▸ WHAT THE TASK REQUIRES:
Copy the entries below word for word, starting at the line that contains "Rank the categories" and ending at the line that contains "Reading left to", with both of those lines included. Leave the pictures out of your copy.

▸ DATA FOR THIS TASK:
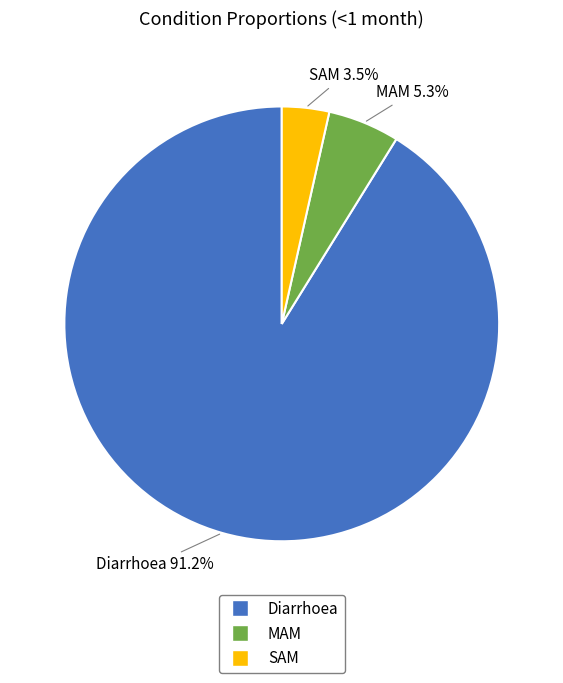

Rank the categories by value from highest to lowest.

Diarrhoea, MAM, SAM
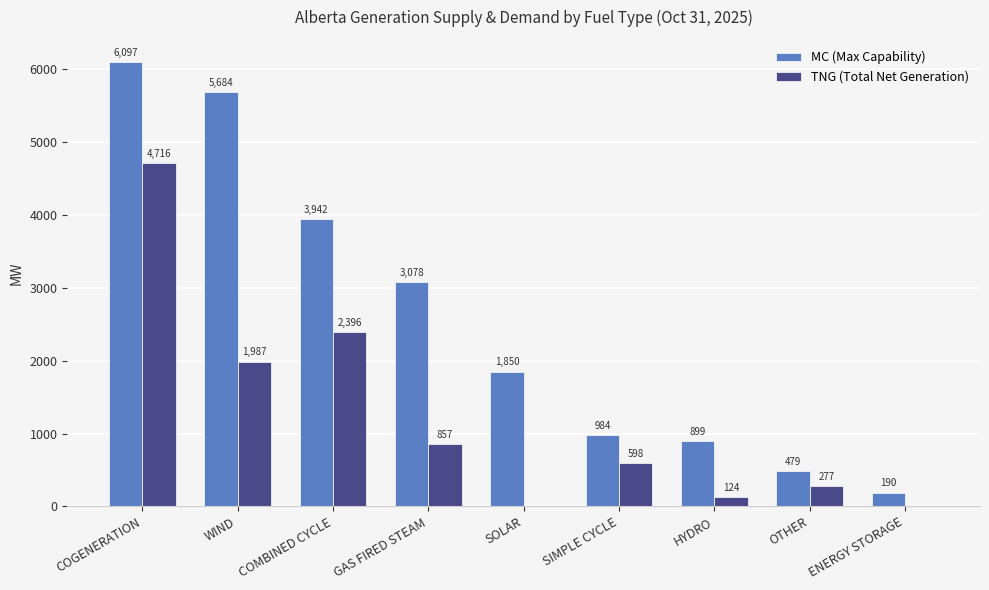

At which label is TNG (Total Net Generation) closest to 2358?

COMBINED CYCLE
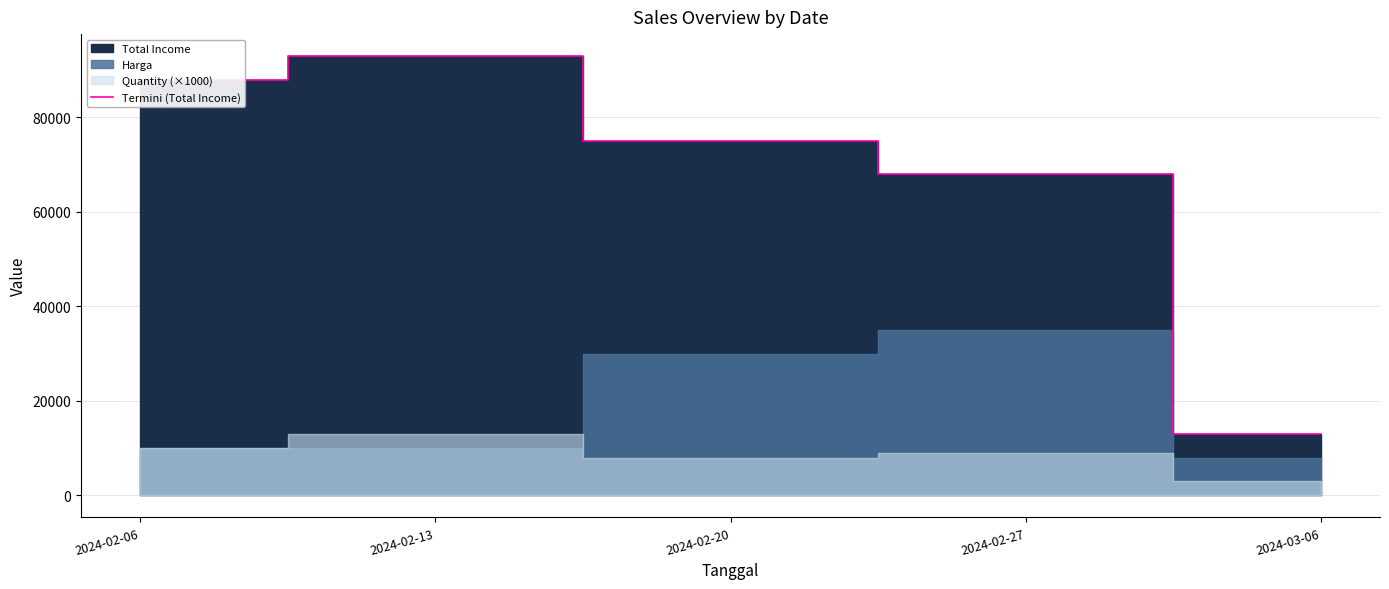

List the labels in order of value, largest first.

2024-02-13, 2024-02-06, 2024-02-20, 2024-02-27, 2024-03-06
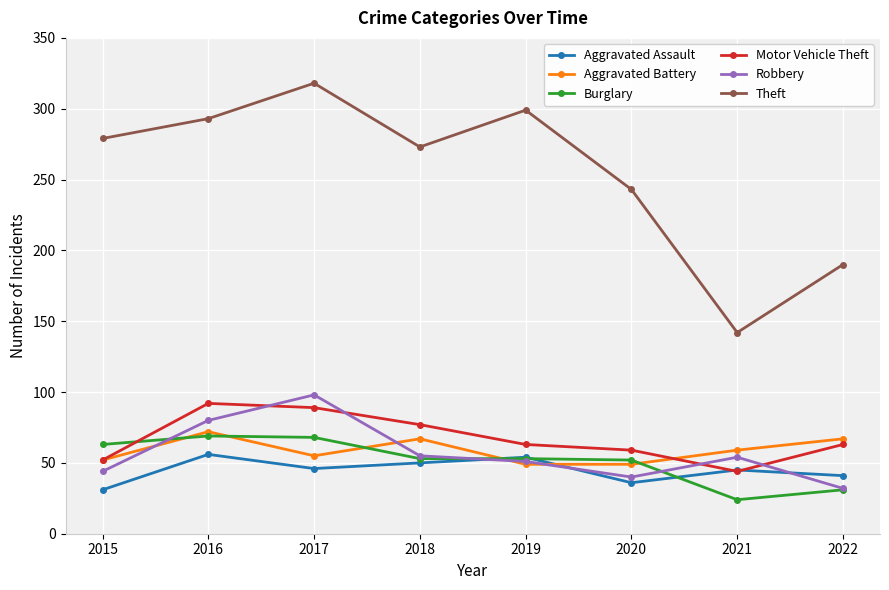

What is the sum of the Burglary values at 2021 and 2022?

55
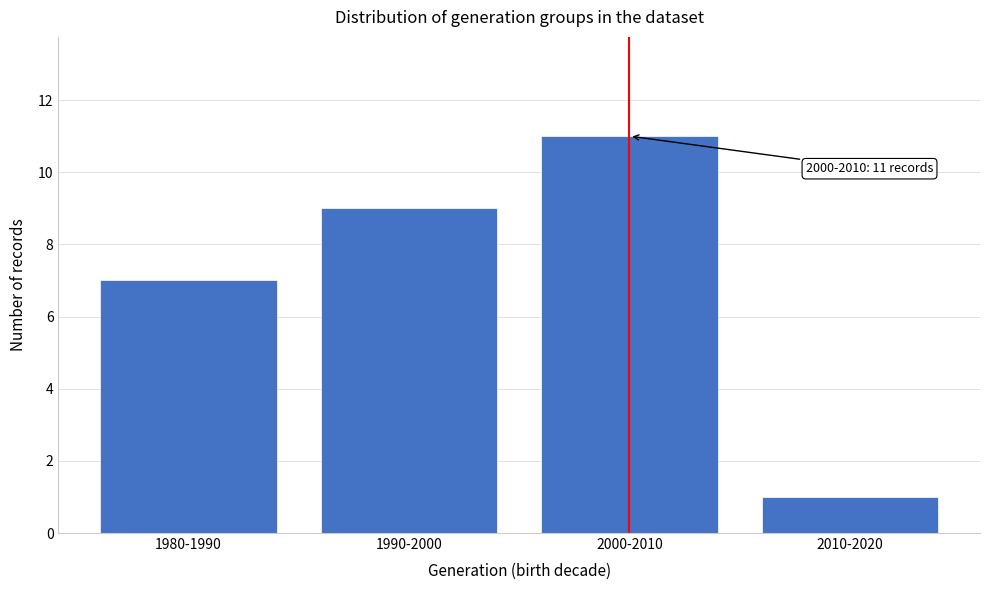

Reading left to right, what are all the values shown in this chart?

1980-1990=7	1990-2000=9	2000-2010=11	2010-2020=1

---

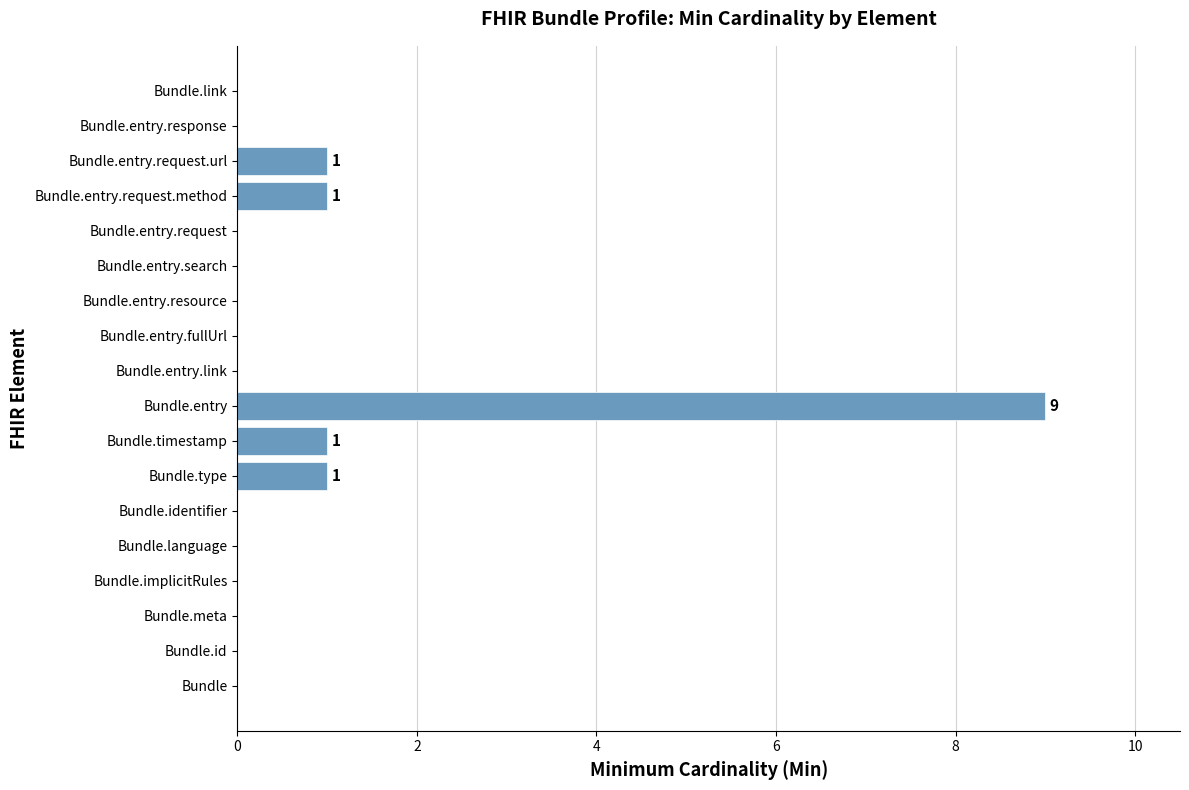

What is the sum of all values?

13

▸ ANSWER:
Rank the categories by value from highest to lowest.

Diarrhoea, MAM, SAM

At which label is TNG (Total Net Generation) closest to 2358?

COMBINED CYCLE

List the labels in order of value, largest first.

2024-02-13, 2024-02-06, 2024-02-20, 2024-02-27, 2024-03-06

What is the sum of the Burglary values at 2021 and 2022?

55

Reading left to right, what are all the values shown in this chart?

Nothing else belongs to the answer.